A reconstrução prolongou-se de 1946 a 1955. Todavia, as obras, procurando reconstituir todos os interiores segundo os desenhos conservados, estenderam-se até 1990, sendo utilizados os processos mais modernos com vista a obter uma decoração tão próxima quanto possível do original anterior aos bombardeamentos. Aliás, os trabalhos ainda hoje prosseguem, dada a dimensão da empresa.



Nas caves foi instalada, para ilustração dos visitantes, uma reconstituição, em figuras de cera, do que teria sido a ceia oferecida por Yussupov a Rasputin.

O Palácio, que se encontra aberto ao público, desenvolve também uma intensa actividade cultural, com espectáculos de teatro e de música, bailes, recepções, sessões de poesia, etc.

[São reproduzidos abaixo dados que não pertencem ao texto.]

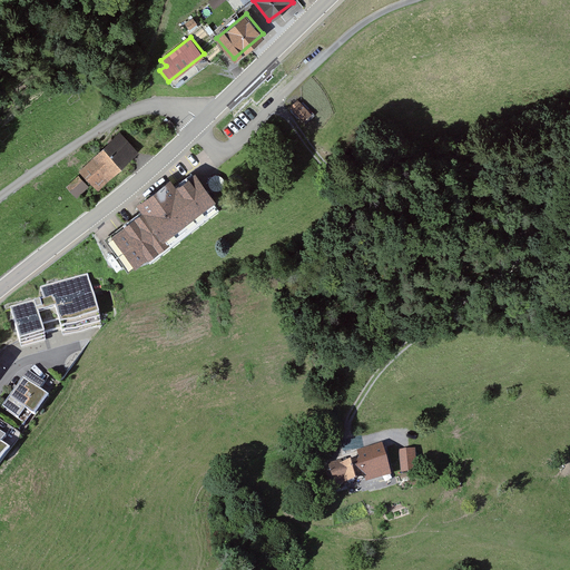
[(297,99),(290,106),(304,123),(312,115),(297,99)]
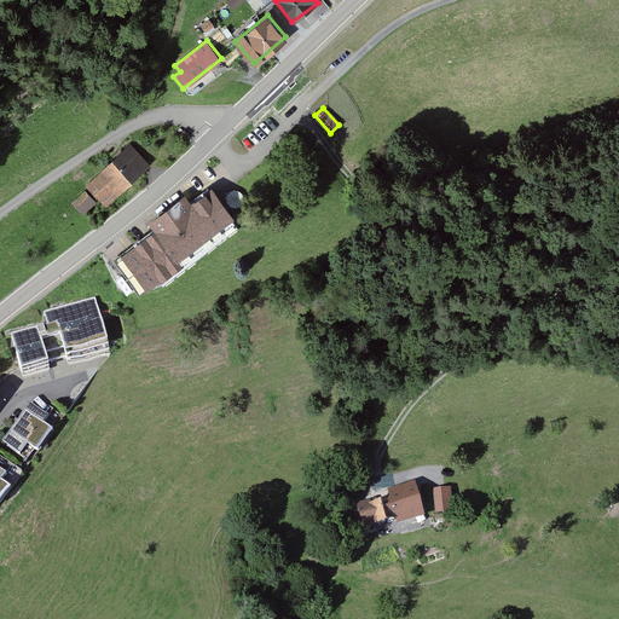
[(122,191),(150,163),(131,143),(102,171),(122,191)]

Pelo seu interesse, registámos aqui os trezentos anos de história de uma das mais belas casas senhoriais de São Petersburgo

3 comentários:

Anónimo disse...

Agradeço ao autor do post ter publicado tanta informação e imagens sobre este famoso palácio. Bem haja

Anónimo disse...

Percebe-se pelas fotos que terá sido/será ainda deslumbrante, bem como o brilhante texto do autor que, como aliás há muito nos habituou, nos faz através das suas criações literárias viajar até um mundo que já não volta.
Muito obrigado por esta lição de História; mais uma aliás!

Anónimo disse...

UM ÓPTIMO POST. HÁ REFERÊNCIAS DE QUE O PRÓPRIO PRÍNCIPE YOUSSOUPOV TERIA MANTIDO UMA RELAÇÃO ÍNTIMA COM RASPUTINE. O QUE JUSTIFICARIA QUE O MONGE FOSSE AO PALÁCIO SEM AS PRECAUÇÕES HABITUAIS. RASPUTINE ERA UM HÁBIL MANIPULADOR. PRETENDERIA ELE O FIM DA MONARQUIA? NÃO SE SABE. O QUE É CERTO É QUE A OBSTINAÇÃO DE ALEXANDRA E A INCONSCIÊNCIA DE NICOLAU II DETERMINARAM O FIM DO IMPÉRIO RUSSO.